- Work to be completed
Rewrite everything from the start of the rows down through the line containing "brown goat has horns", replacing "relationship" with "relation" and leaving all else unchanged.

══ Listed entries ══

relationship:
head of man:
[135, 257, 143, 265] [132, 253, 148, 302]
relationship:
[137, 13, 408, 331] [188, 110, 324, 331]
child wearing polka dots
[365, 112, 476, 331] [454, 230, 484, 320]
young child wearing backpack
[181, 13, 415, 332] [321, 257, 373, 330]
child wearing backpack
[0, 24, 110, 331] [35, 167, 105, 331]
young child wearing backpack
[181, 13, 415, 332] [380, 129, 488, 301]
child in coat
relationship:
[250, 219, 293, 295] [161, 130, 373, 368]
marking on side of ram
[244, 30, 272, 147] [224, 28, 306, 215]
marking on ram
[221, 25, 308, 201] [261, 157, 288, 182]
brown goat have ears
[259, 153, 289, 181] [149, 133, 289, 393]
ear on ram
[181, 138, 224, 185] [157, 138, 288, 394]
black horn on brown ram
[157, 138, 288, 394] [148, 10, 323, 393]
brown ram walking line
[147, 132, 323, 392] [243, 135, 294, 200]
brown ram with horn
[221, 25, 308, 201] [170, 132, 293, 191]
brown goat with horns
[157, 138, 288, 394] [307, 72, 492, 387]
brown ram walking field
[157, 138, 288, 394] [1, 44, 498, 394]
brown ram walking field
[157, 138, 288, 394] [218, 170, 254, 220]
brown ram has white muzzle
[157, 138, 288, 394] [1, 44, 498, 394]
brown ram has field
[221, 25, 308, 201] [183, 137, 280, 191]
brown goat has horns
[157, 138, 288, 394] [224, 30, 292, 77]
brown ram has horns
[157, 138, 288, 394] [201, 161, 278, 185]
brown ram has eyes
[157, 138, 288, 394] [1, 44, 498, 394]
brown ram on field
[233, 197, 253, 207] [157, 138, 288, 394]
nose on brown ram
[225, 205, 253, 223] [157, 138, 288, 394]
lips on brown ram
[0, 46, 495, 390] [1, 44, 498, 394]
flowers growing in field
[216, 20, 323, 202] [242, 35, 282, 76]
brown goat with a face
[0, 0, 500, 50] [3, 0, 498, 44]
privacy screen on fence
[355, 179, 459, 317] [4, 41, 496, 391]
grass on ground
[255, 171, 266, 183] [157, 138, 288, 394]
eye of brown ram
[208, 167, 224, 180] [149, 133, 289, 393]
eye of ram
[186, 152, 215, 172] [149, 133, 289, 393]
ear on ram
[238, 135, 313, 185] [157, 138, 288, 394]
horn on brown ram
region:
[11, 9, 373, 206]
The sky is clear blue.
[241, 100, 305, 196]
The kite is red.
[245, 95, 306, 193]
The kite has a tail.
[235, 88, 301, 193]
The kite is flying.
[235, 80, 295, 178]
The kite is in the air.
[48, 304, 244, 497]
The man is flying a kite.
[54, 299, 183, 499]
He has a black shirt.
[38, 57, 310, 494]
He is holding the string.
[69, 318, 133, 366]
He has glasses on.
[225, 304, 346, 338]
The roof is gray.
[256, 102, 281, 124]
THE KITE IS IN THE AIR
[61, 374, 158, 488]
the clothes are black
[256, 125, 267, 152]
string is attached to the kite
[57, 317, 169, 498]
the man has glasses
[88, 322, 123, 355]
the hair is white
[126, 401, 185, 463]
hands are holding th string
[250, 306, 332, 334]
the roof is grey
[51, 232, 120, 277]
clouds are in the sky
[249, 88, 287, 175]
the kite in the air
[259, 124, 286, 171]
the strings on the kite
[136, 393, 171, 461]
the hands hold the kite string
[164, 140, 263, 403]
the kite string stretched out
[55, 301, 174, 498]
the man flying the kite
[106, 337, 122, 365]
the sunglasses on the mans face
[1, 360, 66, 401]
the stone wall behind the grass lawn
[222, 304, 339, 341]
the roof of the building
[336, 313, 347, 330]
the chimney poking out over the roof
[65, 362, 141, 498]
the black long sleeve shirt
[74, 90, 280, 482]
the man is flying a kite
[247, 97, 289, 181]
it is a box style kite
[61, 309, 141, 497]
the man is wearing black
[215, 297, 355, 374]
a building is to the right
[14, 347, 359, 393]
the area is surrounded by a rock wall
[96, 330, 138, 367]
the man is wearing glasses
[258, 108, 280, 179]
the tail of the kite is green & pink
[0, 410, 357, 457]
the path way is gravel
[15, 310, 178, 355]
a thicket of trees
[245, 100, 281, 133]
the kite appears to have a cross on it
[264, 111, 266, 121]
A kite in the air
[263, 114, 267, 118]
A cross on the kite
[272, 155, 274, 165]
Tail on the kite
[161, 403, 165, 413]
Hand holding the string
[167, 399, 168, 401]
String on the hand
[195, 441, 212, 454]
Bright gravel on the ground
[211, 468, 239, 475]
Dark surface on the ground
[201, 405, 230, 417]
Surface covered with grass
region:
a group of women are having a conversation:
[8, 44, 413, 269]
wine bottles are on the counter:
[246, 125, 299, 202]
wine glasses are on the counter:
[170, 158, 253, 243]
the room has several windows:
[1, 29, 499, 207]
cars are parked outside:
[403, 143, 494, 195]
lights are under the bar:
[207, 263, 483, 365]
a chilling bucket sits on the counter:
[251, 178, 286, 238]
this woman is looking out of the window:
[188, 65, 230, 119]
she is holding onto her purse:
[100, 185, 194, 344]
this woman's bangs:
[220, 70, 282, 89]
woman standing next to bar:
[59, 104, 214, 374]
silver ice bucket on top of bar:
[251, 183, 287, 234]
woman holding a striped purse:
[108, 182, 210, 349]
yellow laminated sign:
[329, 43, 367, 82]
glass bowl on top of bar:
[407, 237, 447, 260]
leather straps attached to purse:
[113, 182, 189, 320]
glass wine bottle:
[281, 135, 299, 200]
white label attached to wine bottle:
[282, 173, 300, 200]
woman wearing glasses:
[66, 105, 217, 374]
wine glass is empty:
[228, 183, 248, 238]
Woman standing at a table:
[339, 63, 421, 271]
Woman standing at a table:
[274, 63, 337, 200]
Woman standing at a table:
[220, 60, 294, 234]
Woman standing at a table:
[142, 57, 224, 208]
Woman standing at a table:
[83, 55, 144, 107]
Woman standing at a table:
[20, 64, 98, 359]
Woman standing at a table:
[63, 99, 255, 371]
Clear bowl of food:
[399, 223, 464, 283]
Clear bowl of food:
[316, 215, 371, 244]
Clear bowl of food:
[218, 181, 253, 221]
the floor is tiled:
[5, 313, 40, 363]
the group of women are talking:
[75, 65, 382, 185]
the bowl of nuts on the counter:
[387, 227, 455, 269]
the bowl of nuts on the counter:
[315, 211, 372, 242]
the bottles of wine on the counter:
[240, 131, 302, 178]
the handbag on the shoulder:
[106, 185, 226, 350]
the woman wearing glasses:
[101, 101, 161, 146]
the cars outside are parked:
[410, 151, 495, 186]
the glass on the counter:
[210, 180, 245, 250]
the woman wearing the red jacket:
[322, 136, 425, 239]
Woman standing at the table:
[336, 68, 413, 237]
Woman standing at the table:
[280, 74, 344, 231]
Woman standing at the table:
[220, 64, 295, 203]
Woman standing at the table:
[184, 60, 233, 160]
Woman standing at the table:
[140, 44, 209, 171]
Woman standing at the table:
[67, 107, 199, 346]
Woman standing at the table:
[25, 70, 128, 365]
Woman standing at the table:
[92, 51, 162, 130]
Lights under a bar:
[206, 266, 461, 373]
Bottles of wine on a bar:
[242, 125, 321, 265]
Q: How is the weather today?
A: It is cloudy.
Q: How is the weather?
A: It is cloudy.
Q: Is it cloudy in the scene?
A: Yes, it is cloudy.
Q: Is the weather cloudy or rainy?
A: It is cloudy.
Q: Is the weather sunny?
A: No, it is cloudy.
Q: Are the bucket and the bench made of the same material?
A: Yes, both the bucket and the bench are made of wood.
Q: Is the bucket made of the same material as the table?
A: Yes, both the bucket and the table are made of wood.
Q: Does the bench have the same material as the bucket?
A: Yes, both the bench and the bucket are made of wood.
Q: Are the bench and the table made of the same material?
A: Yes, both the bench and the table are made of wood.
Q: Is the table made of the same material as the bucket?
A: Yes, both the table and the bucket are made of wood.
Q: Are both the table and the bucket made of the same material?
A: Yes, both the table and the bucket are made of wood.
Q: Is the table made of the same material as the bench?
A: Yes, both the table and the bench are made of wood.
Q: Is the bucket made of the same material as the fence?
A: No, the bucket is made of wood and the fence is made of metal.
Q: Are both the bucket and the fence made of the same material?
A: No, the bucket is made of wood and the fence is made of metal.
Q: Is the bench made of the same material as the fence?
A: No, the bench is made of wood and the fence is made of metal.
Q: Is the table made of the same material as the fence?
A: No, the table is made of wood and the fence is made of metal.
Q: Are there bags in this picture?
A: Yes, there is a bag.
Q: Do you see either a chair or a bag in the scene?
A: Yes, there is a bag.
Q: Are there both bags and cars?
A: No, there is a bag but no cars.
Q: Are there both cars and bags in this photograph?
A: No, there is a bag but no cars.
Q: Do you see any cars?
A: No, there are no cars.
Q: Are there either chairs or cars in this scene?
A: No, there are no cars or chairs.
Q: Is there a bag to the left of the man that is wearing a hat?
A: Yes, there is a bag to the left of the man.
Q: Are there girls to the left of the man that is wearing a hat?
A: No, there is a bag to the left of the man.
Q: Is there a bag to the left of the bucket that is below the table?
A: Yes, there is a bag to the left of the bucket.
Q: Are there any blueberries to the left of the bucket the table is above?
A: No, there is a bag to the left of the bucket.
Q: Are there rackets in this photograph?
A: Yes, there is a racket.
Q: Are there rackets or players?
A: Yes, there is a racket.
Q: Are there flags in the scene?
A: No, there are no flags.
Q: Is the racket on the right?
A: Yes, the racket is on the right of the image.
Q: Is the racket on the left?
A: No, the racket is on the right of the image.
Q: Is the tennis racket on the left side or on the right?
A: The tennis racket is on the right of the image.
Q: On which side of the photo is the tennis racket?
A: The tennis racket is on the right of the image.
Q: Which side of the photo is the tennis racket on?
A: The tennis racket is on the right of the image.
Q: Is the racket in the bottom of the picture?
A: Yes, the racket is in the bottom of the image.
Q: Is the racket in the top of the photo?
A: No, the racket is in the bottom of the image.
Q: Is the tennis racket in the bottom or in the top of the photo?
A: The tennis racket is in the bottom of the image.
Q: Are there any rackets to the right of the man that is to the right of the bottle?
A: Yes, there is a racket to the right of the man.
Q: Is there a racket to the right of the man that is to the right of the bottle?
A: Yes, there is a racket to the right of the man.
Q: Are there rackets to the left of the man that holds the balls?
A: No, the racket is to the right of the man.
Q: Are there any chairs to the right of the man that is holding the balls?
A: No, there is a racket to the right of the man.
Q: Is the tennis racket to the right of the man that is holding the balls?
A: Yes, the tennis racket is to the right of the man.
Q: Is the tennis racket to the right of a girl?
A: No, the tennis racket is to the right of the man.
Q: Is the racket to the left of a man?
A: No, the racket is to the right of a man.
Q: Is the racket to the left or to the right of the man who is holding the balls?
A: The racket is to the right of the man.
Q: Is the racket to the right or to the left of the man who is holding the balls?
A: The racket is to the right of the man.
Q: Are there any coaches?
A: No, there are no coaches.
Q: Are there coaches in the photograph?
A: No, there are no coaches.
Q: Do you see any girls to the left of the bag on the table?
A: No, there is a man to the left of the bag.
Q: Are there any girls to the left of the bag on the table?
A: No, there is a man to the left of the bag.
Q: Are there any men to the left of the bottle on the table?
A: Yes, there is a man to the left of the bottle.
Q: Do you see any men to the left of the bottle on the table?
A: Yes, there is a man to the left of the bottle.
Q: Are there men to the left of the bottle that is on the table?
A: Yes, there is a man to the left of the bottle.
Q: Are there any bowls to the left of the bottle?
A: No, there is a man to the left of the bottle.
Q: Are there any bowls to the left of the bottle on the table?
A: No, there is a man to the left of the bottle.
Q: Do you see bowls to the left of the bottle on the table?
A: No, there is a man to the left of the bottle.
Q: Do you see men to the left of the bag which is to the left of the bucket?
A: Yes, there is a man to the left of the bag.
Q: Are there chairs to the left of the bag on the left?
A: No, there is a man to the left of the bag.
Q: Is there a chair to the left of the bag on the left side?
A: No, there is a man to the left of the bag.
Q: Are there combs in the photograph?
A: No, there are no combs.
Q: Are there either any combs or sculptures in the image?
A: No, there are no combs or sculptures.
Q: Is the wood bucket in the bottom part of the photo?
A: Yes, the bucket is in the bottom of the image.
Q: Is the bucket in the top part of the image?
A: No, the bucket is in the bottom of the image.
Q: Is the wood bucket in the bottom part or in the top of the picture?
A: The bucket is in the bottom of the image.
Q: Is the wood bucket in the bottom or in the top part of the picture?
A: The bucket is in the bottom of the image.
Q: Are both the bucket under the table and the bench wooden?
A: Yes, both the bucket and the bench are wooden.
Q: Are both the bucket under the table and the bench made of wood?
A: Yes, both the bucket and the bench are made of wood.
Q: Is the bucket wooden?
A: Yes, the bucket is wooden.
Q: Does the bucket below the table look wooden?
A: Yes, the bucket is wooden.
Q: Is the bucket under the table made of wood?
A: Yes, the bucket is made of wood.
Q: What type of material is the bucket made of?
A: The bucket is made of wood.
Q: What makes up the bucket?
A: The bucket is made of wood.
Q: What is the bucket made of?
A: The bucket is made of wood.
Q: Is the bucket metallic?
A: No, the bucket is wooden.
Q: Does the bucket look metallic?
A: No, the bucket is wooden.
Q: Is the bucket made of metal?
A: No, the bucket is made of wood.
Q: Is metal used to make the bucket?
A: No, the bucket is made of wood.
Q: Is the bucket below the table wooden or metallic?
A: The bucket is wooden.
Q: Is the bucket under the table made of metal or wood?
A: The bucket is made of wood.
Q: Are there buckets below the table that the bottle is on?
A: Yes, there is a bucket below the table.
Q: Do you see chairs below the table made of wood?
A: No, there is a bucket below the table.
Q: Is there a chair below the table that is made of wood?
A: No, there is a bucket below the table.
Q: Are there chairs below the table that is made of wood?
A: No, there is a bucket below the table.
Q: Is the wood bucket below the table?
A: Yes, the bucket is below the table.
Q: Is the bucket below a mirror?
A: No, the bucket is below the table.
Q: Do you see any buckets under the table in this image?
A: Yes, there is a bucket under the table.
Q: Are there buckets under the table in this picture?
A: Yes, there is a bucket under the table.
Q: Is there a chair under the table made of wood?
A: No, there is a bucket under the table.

═══

- Answer below
relation:
head of man:
[135, 257, 143, 265] [132, 253, 148, 302]
relation:
[137, 13, 408, 331] [188, 110, 324, 331]
child wearing polka dots
[365, 112, 476, 331] [454, 230, 484, 320]
young child wearing backpack
[181, 13, 415, 332] [321, 257, 373, 330]
child wearing backpack
[0, 24, 110, 331] [35, 167, 105, 331]
young child wearing backpack
[181, 13, 415, 332] [380, 129, 488, 301]
child in coat
relation:
[250, 219, 293, 295] [161, 130, 373, 368]
marking on side of ram
[244, 30, 272, 147] [224, 28, 306, 215]
marking on ram
[221, 25, 308, 201] [261, 157, 288, 182]
brown goat have ears
[259, 153, 289, 181] [149, 133, 289, 393]
ear on ram
[181, 138, 224, 185] [157, 138, 288, 394]
black horn on brown ram
[157, 138, 288, 394] [148, 10, 323, 393]
brown ram walking line
[147, 132, 323, 392] [243, 135, 294, 200]
brown ram with horn
[221, 25, 308, 201] [170, 132, 293, 191]
brown goat with horns
[157, 138, 288, 394] [307, 72, 492, 387]
brown ram walking field
[157, 138, 288, 394] [1, 44, 498, 394]
brown ram walking field
[157, 138, 288, 394] [218, 170, 254, 220]
brown ram has white muzzle
[157, 138, 288, 394] [1, 44, 498, 394]
brown ram has field
[221, 25, 308, 201] [183, 137, 280, 191]
brown goat has horns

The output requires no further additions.